== PROBLEM TO WORK ON ==
Everything from the line with "thumb mcp: (62, 86)" to the end of the material is to be retyped exactly, both ends included, and nothing else.

== SOURCE MATERIAL ==
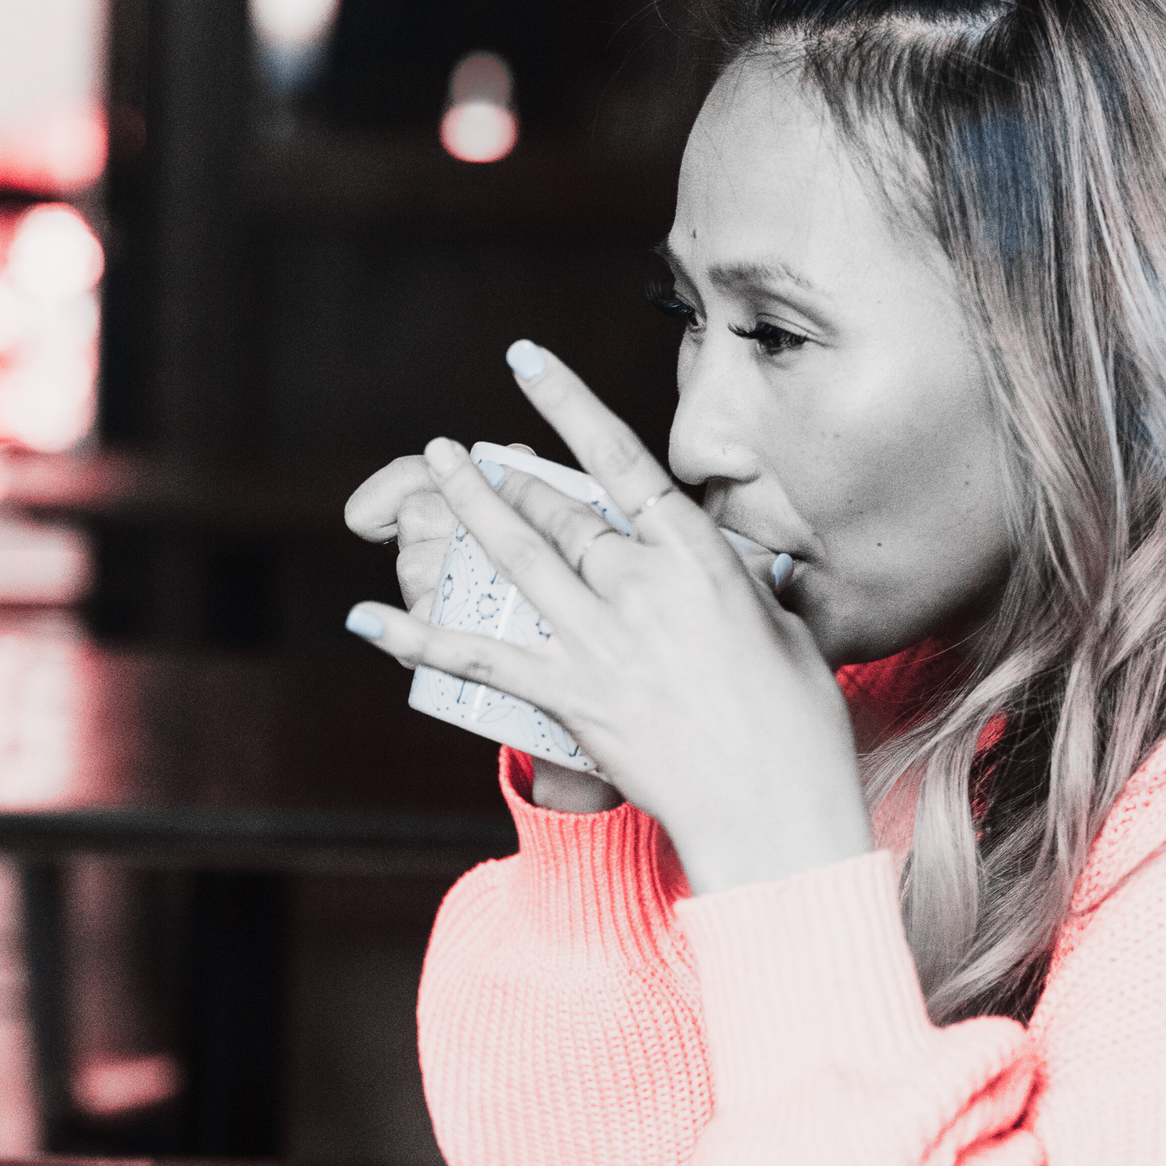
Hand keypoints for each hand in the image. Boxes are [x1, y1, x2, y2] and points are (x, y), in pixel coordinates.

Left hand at [342, 344, 873, 893]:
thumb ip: (742, 586)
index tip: (527, 362)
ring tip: (435, 469)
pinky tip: (368, 619)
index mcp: (699, 558)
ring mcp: (602, 642)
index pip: (621, 461)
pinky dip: (419, 639)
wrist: (775, 803)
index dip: (568, 404)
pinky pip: (482, 659)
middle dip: (510, 477)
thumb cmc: (798, 721)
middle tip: (469, 452)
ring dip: (468, 510)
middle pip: (559, 513)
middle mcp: (643, 587)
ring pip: (516, 559)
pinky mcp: (574, 698)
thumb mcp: (783, 626)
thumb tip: (734, 566)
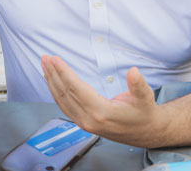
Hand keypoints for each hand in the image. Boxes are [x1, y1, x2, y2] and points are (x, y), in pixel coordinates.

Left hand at [41, 55, 166, 146]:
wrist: (146, 133)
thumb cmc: (144, 113)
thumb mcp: (146, 98)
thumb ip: (139, 85)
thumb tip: (134, 72)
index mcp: (101, 112)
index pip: (76, 89)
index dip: (64, 72)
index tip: (55, 59)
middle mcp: (89, 120)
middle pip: (65, 93)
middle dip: (53, 74)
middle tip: (45, 58)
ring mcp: (84, 123)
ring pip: (61, 100)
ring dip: (51, 81)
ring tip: (45, 65)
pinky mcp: (83, 122)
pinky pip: (64, 105)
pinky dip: (55, 91)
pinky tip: (51, 80)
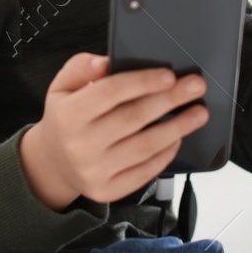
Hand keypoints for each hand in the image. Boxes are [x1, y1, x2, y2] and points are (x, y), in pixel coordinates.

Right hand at [18, 53, 209, 208]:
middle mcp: (81, 145)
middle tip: (196, 87)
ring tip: (198, 113)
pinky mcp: (109, 190)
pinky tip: (178, 137)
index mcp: (69, 115)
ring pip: (146, 146)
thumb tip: (107, 62)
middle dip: (170, 100)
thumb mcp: (62, 86)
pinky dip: (166, 153)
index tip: (169, 75)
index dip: (143, 82)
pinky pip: (146, 171)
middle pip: (134, 118)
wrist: (53, 163)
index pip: (110, 93)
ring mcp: (95, 171)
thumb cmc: (65, 119)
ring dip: (178, 127)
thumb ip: (82, 67)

== EXPECTED OUTPUT ==
thumb mcp: (62, 86)
pinky dip: (166, 153)
index tip: (169, 75)
index dip: (143, 82)
pinky pip: (146, 171)
middle pip: (134, 118)
wrist: (53, 163)
index pip: (110, 93)
ring mcp: (95, 171)
thumb cmc: (65, 119)
ring dip: (178, 127)
thumb ip: (82, 67)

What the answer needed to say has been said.